* [ASSIGNMENT] Each line of the data holding "Left" should be found and copied.

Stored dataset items
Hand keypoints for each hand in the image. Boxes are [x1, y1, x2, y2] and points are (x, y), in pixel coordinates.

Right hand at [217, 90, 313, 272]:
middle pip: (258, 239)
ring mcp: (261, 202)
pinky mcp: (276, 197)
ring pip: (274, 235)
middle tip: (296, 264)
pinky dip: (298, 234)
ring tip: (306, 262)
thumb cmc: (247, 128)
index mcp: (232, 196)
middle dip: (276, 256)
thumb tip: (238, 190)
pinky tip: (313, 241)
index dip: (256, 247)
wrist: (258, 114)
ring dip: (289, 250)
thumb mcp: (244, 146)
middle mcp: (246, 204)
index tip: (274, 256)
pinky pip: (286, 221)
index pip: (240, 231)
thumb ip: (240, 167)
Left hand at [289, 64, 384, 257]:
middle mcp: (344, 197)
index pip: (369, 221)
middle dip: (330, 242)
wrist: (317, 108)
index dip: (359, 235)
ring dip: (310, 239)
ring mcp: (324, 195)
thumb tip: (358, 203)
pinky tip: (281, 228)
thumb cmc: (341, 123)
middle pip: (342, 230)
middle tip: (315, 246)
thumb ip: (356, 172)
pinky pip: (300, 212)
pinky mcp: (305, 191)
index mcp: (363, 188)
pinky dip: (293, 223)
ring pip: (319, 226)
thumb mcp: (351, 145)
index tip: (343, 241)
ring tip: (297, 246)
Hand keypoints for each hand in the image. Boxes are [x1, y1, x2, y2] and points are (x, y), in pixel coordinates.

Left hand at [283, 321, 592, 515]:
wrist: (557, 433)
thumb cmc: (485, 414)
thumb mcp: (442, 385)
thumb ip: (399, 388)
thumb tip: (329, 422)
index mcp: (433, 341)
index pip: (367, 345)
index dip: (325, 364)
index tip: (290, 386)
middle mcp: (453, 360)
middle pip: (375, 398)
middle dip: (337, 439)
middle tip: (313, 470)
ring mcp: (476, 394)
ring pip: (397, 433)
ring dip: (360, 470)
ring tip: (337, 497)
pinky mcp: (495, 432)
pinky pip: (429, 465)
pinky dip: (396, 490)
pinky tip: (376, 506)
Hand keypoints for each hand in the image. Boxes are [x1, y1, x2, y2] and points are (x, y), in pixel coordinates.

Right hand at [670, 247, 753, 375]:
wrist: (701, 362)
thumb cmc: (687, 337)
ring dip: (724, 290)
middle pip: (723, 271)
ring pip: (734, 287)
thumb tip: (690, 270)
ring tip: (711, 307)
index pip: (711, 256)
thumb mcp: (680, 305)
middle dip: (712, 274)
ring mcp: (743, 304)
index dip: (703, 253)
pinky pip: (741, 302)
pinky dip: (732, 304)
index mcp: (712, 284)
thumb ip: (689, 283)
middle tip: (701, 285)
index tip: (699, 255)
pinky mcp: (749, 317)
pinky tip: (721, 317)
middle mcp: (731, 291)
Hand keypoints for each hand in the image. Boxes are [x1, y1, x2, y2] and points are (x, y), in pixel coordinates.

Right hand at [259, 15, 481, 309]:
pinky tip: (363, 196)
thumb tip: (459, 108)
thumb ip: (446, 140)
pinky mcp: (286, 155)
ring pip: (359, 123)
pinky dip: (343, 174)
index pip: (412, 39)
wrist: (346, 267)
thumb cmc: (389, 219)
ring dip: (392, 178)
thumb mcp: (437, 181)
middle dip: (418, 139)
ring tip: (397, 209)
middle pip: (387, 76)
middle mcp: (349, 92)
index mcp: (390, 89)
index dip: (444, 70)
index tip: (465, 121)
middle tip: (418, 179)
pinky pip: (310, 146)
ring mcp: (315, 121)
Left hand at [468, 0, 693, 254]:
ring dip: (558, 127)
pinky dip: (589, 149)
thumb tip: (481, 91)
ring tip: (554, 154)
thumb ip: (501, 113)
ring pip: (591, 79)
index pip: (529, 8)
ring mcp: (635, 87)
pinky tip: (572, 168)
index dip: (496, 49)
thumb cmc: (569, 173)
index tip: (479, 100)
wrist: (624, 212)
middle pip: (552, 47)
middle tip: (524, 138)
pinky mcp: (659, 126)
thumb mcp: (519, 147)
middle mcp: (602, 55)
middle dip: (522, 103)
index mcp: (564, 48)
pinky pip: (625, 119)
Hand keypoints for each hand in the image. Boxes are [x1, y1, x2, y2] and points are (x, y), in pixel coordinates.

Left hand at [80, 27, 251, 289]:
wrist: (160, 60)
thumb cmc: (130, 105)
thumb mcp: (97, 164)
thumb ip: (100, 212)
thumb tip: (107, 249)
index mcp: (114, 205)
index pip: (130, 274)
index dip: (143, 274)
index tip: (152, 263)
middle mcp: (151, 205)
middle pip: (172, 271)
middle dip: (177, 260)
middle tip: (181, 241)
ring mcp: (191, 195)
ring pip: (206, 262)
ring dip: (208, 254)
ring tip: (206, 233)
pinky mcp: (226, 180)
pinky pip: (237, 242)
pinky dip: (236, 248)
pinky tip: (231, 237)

* [SOLUTION TO THE PROBLEM]
Left hand at [289, 64, 384, 257]:
Left hand at [283, 321, 592, 515]:
Left hand at [468, 0, 693, 254]:
Left hand at [80, 27, 251, 289]:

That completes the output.